We rarely think about the night sky in New York. Mainly because there’s so little to see beyond the moon and a star or two. It’s only when we leave (as many will do this weekend) that we try to pinpoint Orion. Otherwise, few of us came here or stay here to see the Milky Way.

“Unlike air, water, food and shelter, it’s not always abundantly clear that we need the stars,” says Ian Cheney, director of The City Dark, the latest production from his Brooklyn-based documentary project, Wicked Delicate, which is also responsible for King Corn and Truck Farm (the star of which you’ve likely seen parked around Brooklyn). Shot across rooftops in Brooklyn and starry skies above Long Island, Maine, the Arizona desert, and Maui, The City Dark will make its New York premiere next Sunday, June 5 at Rooftop Films in Gowanus, on top of the Old American Can Factory.

Forty minutes into Cheney’s film about light pollution and how it affects our ability to see the night sky, you may start to think, “So what?” Yes, lighting up our cities at night makes it hard for astronomers to do their work, but now that we’re no longer sailing around the world (without GPS), what does the average person really need the stars for?

That’s when the film takes a surprisingly dark turn, and starts to look into all the health risks of being bathed in a continuous haze of streetlamps and fully lit parking lots. There’s no denying we need light to operate and feel safe at night, but after watching City Dark you wonder whether we need so much of it.

Going into this film, Cheney says he too knew next to nothing about the ramifications of light pollution—how it messes with the habitat of sea turtles, kills thousands of birds, and perhaps, kills humans too. “I knew it was annoying for astronomers.
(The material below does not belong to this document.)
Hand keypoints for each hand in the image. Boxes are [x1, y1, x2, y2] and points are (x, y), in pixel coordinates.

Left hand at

But I knew nothing about the way artificial light affected wildlife and human life. The way the film progresses really reflects my own journey.”

By the time the film makes the connection between artificial light at night and an increase in cancer rates (at least among women), you begin thinking about the quality of your own sleep. That glaring streetlight that pours into your room at night is no longer a nuisance, it’s a menace. Since the film, Cheney himself has installed black out curtains in his apartment, and now, he says, “I don’t go anywhere without an eye mask.”
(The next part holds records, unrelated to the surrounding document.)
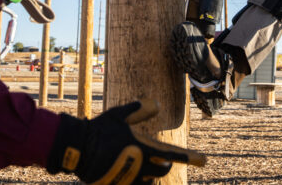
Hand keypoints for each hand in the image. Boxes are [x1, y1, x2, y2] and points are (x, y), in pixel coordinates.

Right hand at [47, 99, 205, 183]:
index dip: (190, 157)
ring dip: (150, 175)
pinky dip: (136, 181)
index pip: (172, 154)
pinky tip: (127, 172)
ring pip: (150, 181)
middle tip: (160, 159)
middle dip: (164, 165)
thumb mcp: (120, 115)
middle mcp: (139, 166)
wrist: (77, 148)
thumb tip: (157, 104)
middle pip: (163, 170)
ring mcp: (129, 179)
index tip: (204, 160)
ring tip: (144, 166)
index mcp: (143, 148)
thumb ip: (140, 110)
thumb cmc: (100, 129)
Beyond being slightly frightening, though, the documentary is also a poetic reminder of how breathtaking and essential it is to look up. Along with transfixing cityscapes and night skies, many of the experts Cheney interviews reflect on our profound relationship with the stars. The director of the Hayden Planetarium, Neil deGrasse Tyson, makes a particularly moving statement at the end: “When you look at the night sky, you realize how small we are in the cosmos. It’s kind of a resetting of your ego. To deny yourself of that state of mind, either willingly or unwittingly…is to not live to the full extent of what it is to be human.”

The City Dark is still making the festival rounds—it premiered this year at SXSW, and is scheduled to screen at Telluride, Maui and Sri Lanka, and of course at Rooftop Films. As the Wall Street Journal recently pointed out, Rooftop has a history of exposing important documentaries–it helped the director of last year’s Academy Award-nominated film Gasland take a six-city tour to places affected by natural gas drilling. For The City Dark, Rooftop Films facilitated a $10,000 grant for post-production work. Says Cheney, “Any independent filmmaker will tell you, that’s a stage at which you’re often totally broke, because you’ve spent all of your money making the film, so to have the support of folks who can get you to the finish line is so great.”

Before it screens on the Old American Can Factory roof next Sunday, Cheney will attempt to ask Con-Ed to shield the metal halide security light that shines on its parking lot below, and casts its glow onto the rooftop and into his Wicked Delicate office in the factory. But if they don’t, it will just drive home the point of The City Dark. “It’s just the local example of what is a global problem of bad design. Because it affects others in ways it shouldn’t, and it wastes energy,” says Cheney.

“We don’t usually think of light as something that’s capable of trespassing—but it really is. If they had a sprinkler set up and they were watering our rooftop and my windows all night, we would be up in arms, but because it’s photons we think of it a little differently.”

Tickets for The City Dark, which premieres in New York on June 5, are $10 at the door or online at rooftopfilms.org.